How to make Gravlax?
500g thick cut, fresh salmon with the skin on – you can use fresh trout too.
1/4 cup of vodka
1 bunch of dill or fennel fronds roughly cut
1/3 cup sea salt
1/3 cup brown sugar

1. Mix the curing ingredients together in a non-reactive dish
2. Lay the salmon in, skin side up
3. Cover in cling film and weight it down with something heavy on top.  Leave overnight.
4. In the morning, turn the fish over and return to fridge for another few hours.  Don’t leave longer than 24 hours.
5. When you are ready to use it, scrape the fish clean and dab with paper towel to remove any excess curing stuff.  DO NOT WASH!
6. Cut into thin slices down towards the skin.  Left whole will keep for up to a week in the fridge.

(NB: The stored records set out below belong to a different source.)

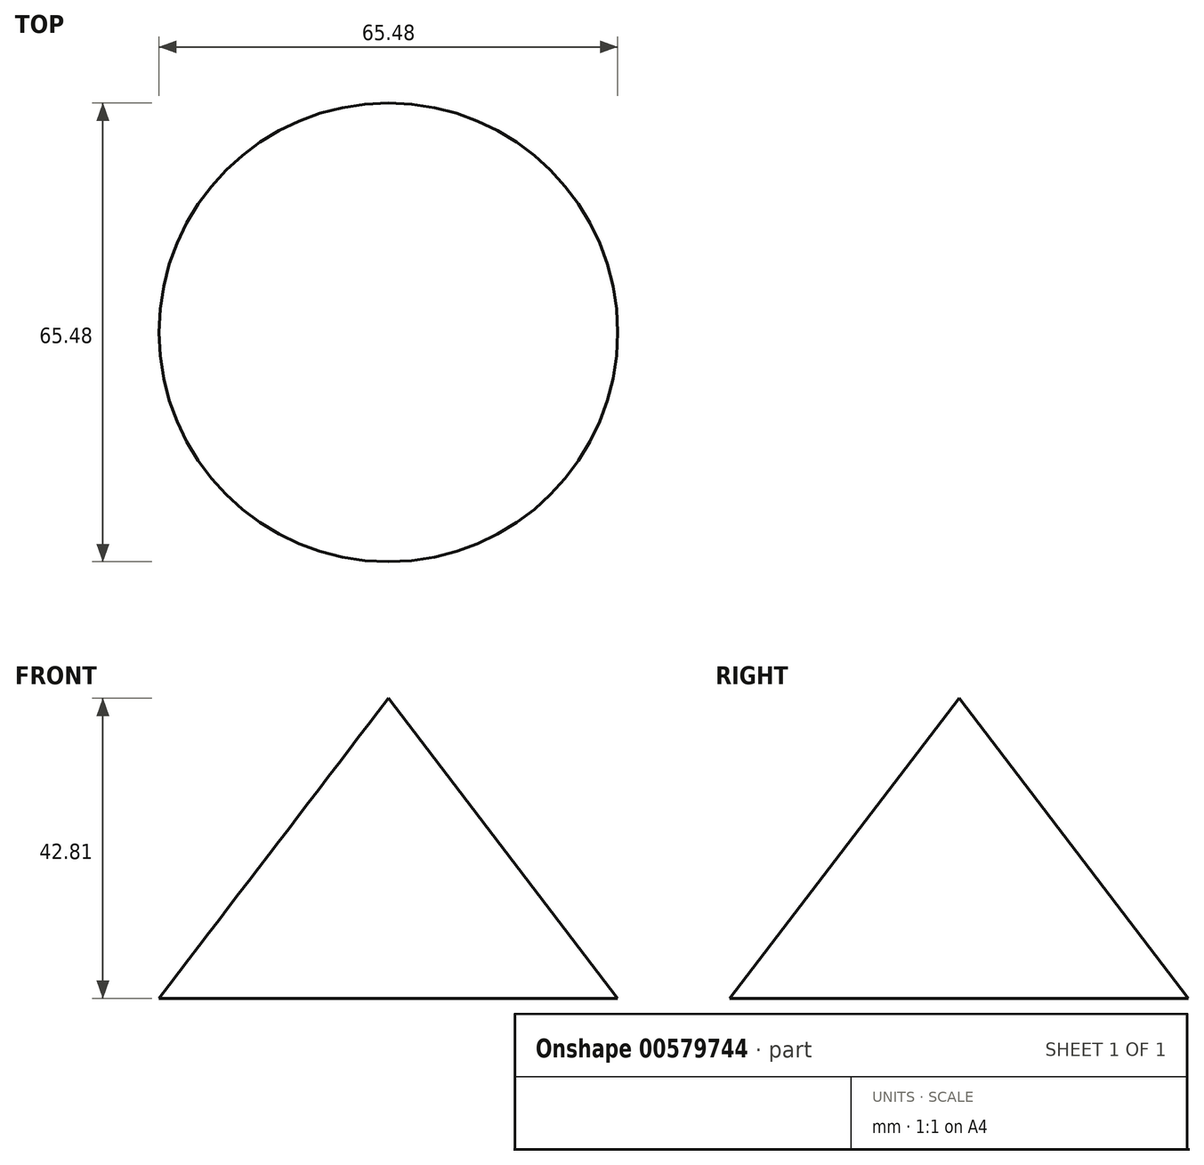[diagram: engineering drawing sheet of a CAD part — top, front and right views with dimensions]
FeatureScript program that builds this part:
annotation { "Feature Type Name" : "Feature", "Feature Type Description" : "" }
export const myFeature = defineFeature(function(context is Context, id is Id, definition is map)
    precondition{}
    {
        {
            var Q0;
            Q0=qCreatedBy(makeId("Front.planeOp"),FACE);
            var sketch = newSketch(context, id + "F0", { "sketchPlane" : qUnion([Q0])});
            skLineSegment(sketch, "E0", {"start": v(0, 0) * mm, "end": v(32.74, 0) * mm});
            skLineSegment(sketch, "E1", {"start": v(32.74, 0) * mm, "end": v(0, 42.8) * mm});
            skLineSegment(sketch, "E2", {"start": v(0, 42.8) * mm, "end": v(0, 0) * mm});
            skSolve(sketch);
        }
        {
            var Q0;
            Q0=makeQuery(id+"F0.imprint","IMPRINT",FACE,{"disambiguationData":[TD([[makeQuery(id+"F0.imprint","IMPRINT",EDGE,{"derivedFrom":sQuery(id+"F0.wireOp",EDGE,"E0")}),1.0]])]});
            var Q1;
            Q1=sQuery(id+"F0.wireOp",EDGE,"E2");
            revolve(context, id + "F1", {"entities" : qUnion([Q0]), "axis" : qUnion([Q1]), "revolveType" : RevolveType.FULL});
        }
    });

NOTE:  You may need to remove any bones with a pair of tweezers – I find this easier to do after it has been cured.  After curing the salmon will take on a richer colour, firmer texture and more translucent quality – as you can see!

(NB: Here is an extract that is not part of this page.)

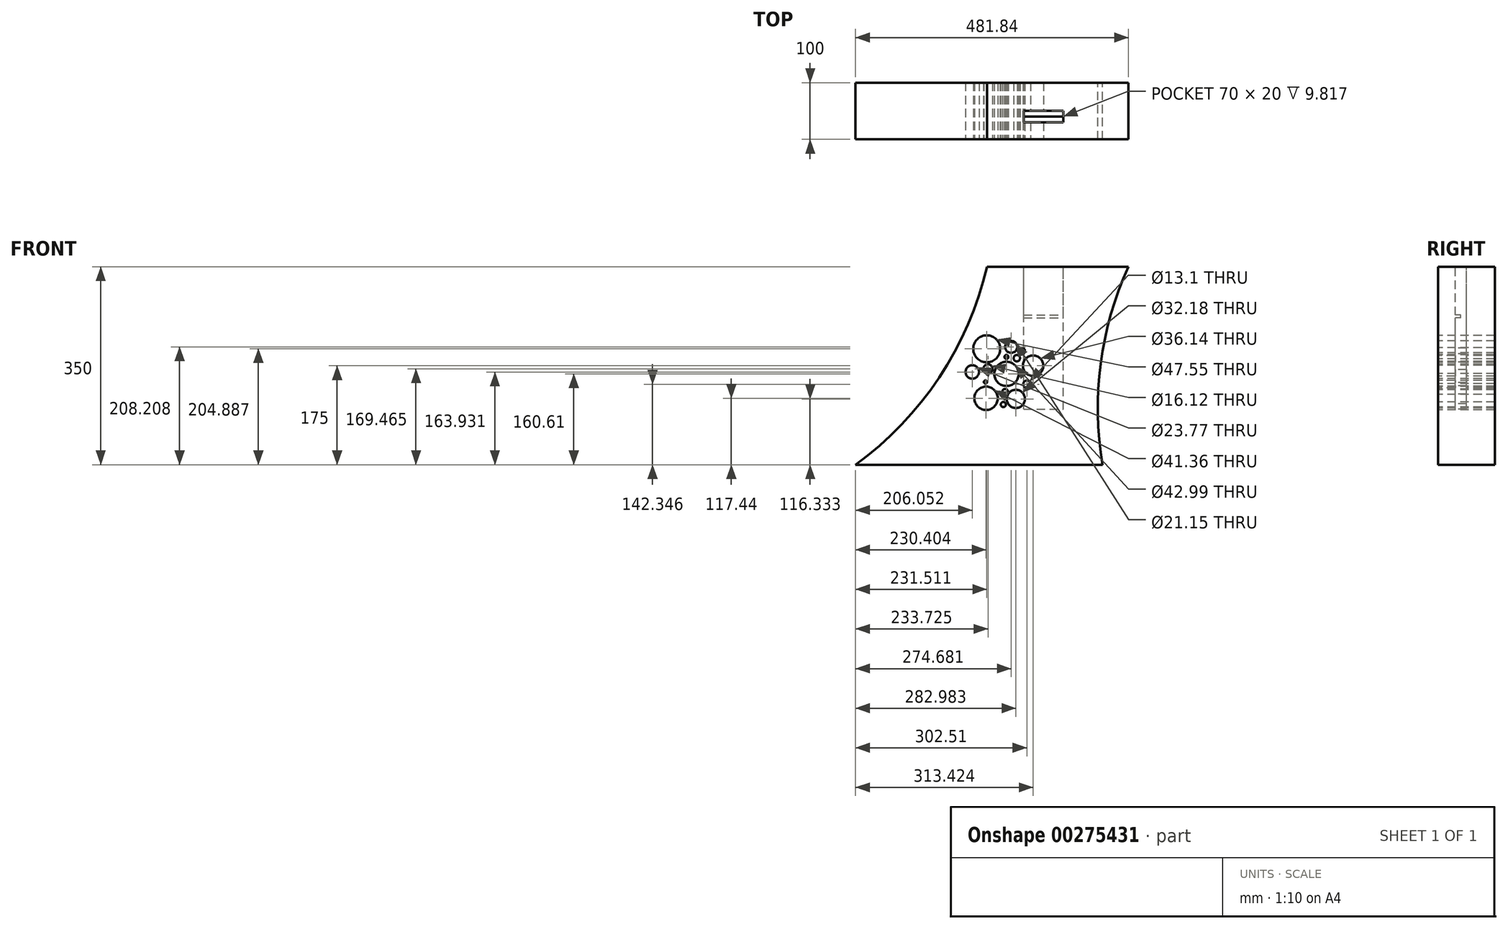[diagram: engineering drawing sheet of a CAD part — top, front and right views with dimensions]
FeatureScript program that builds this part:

TOP TIP:  For an even more sensational colour – add some grated fresh beetroot to the curing mix.

How to Make Blinis
1/2 cup buckwheat flour – can use wholemeal or rye
1/2 cup strong white flour
1 egg
About one cup of milk – can be buttermilk or mixture of milk and yoghurt
Salt to taste
1 tsp yeast
1.  Mix everything together and leave to rise for 1-2 hours in a warm place – should be a spongy batter
2.  Heat non-stick pan and add a little butter
3.  Cook in small batches, using small spoonfuls, until lightly golden on both sides.
NOTE:  Blinis are a traditional Russian dish, originally served with caviar and sour cream.
Assemble topped with little dollops of sour cream mixed with capers and chopped dill.  I actually used pickled nasturtium seeds – they have wonderfully pungent taste – a bit like horseradish, which is the traditional topping for salmon blinis but mostly unavailable where I live.  Anyway, they tasted sensational and were gone in about five minutes!
NOTE:  Curing salmon this way gives you something very versatile, economical and yummy to keep in your fridge to have on sandwiches or turn into a sophisticated salad – my favourite being with warm potatoes, chopped spring onions, hard boiled eggs and a salad dressing laced with mustard and pickled nasturtium seeds – oh, I forgot, a sprinkle of dill.